By
Maureen Dowd
07/19/06 "New York Times' -- -- Reporters who covered W.’s 2000 campaign often wondered
whether the Bush scion would give up acting the fool if
he got to be the king.
Would he stop playing peekaboo
with his pre-meal moist towels during airplane
interviews? Would he quit scrunching up his face and
wiggling his eyebrows at memorial services? Would he
replace levity and inanity with gravity?
“In many regards, the Bush I knew did not seem to be
built for what lay ahead,’’ wrote Frank Bruni, the Times
writer who covered W.’s ascent, in his book “Ambling
Into History.” “The Bush I knew was part scamp and part
bumbler, a timeless fraternity boy and heedless cutup, a
weekday gym rat and weekend napster, an adult with an
inner child that often brimmed to the surface or burst
through.”
The open-microphone incident at the G-8 lunch in St.
Petersburg on Monday illustrated once more that W. never
made any effort to adapt. The president has enshrined
his immaturity and insularity, turning every environment
he inhabits — no matter how decorous or serious — into a
comfortable frat house.
No matter what the trappings or the ceremonies
require of the leader of the free world, he brings the
same DKE bearing and cadences, the same insouciance and
smart-alecky attitude, the same simplistic approach —
swearing, swaggering, talking to Tony Blair with his
mouth full of buttered roll, and giving a startled
Angela Merkel an impromptu shoulder rub. He can make
even a global summit meeting seem like a kegger.

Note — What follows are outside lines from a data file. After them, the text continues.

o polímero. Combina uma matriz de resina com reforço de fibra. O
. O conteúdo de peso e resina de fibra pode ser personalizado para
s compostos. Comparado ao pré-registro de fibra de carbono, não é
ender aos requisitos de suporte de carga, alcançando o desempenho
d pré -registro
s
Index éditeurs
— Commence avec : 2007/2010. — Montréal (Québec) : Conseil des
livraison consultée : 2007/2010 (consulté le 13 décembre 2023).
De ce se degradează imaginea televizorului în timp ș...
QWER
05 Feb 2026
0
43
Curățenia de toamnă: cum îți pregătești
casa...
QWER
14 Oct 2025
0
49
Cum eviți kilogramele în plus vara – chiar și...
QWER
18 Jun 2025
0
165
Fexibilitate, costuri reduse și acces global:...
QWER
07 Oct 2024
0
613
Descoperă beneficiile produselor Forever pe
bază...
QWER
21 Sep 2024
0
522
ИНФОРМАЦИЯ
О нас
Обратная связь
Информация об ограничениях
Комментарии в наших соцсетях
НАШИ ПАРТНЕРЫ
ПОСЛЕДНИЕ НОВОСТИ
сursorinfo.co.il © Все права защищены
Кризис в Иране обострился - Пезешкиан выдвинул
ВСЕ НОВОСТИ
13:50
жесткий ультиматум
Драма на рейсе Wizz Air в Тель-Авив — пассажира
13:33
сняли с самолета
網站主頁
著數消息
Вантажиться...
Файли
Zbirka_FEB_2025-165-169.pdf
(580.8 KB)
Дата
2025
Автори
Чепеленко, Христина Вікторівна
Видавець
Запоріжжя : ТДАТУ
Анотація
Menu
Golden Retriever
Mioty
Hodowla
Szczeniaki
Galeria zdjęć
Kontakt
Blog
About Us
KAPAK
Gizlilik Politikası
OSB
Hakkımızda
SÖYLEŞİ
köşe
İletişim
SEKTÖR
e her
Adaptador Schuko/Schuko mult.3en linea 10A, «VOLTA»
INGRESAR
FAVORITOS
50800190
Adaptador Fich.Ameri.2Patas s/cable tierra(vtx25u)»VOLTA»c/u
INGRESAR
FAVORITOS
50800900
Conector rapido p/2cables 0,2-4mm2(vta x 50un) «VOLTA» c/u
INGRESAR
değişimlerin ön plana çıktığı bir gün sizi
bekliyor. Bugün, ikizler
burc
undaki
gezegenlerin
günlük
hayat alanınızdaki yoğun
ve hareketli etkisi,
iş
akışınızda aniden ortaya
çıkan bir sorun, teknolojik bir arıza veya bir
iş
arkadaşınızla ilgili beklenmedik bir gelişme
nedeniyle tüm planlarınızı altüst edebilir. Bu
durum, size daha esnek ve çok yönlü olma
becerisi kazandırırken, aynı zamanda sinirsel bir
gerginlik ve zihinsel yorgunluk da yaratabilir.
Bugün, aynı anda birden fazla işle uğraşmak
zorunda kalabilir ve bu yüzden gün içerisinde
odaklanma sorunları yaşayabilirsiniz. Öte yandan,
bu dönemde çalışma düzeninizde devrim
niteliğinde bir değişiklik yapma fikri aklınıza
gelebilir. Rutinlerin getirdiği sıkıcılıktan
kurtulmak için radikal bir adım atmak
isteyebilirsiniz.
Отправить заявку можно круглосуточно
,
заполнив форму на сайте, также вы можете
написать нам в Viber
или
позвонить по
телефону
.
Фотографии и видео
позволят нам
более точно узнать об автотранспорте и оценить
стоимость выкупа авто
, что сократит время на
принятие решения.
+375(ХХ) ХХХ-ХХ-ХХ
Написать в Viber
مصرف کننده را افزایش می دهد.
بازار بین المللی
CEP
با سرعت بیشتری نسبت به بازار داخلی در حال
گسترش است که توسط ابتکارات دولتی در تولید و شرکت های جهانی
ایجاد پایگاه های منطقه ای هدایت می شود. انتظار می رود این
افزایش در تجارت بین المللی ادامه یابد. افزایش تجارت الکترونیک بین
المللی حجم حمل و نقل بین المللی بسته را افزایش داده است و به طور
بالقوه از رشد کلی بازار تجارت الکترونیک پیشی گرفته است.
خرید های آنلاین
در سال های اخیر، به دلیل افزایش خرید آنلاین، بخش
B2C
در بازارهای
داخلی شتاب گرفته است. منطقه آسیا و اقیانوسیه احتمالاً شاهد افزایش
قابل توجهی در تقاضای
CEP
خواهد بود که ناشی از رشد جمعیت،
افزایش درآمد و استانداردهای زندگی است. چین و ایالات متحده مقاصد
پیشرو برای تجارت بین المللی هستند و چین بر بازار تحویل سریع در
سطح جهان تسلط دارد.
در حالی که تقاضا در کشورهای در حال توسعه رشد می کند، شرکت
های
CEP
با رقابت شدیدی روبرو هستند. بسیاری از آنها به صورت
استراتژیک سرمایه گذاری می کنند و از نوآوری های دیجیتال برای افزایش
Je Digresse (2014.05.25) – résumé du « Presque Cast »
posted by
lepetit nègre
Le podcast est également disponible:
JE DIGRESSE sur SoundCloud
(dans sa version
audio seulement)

Catching W. off-guard, the really weird thing is his
sense of victimization. He’s strangely resentful about
the actual core of his job. Even after the debacles of
Iraq and Katrina, he continues to treat the presidency
as a colossal interference with his desire to mountain
bike and clear brush.
In snippets of overheard conversation, Mr. Bush says
he has not bothered to prepare any closing remarks and
grouses about having to listen to other world leaders
talk too long. What did he think being president was
about?
The world may be blowing up, and the president may
have a rare opportunity to jaw-jaw about bang-bang with
his peers, but that pales in comparison with his burning
desire to return to his feather pillow and gym back at
the White House.
“Gotta go home,’’ he tells the guy next to him. “Got
something to do tonight. Go to the airport, get on the
airplane and go home.” A White House spokesman said Mr.
Bush had nothing on his schedule after he returned to
Washington on Monday about 4 p.m.
When he began meandering about how big Russia was,
you expected him to yell, “Yo, Condi!’’ and ask his
secretary of state: “Hey, what’s the name of that other
big country that has more people than any other country
in the world? It begins with a ‘C.’ Dad spent some time
there.’’
Perhaps it’s that anti-patrician chip on his
shoulder, his rebellion against a family that prized
manners and diplomacy above all. But when bored or
frustrated, W. reserves the right to be boorish — no
matter if the setting is a gilded palace or a Texas
gorge.
He treated Tony “As It Were” Blair like the servant
in “The Remains of the Day,’’ blowing off his offer to
help with the Israel-Lebanon crisis, and changing the
subject from substance to fluff at one point, noting
about his 60th-birthday Burberry gift: “Thanks for the
sweater. Awfully thoughtful of you.’’ Then he razzed the
British prime minister, who was hovering and wheedling
like an abused wife: “I know you picked it out
yourself.”
After doing his best to undermine the U.N. and Kofi
Annan, W. talked about the secretary general like a
fraternity pledge he wanted to send out for more beer or
a keg of Diet Coke: “I felt like telling Kofi to get on
the phone with Assad and make something happen.’’
His loosey-goosey confidence that everything could be
fixed with a phone call — and not even a phone call made
by him, and not even a phone call made to the Iranians,
who have more control over Hezbollah — was striking. He
seems to have no clue that his own headlong, heedless
actions in the Middle East have contributed to the
deepening chaos there, and to Iran’s growing influence
and America’s diminished leverage.
Mr. Bush may resent the sophistication required of a
president. But when the world is going to hell, he
should stop chewing and start thinking.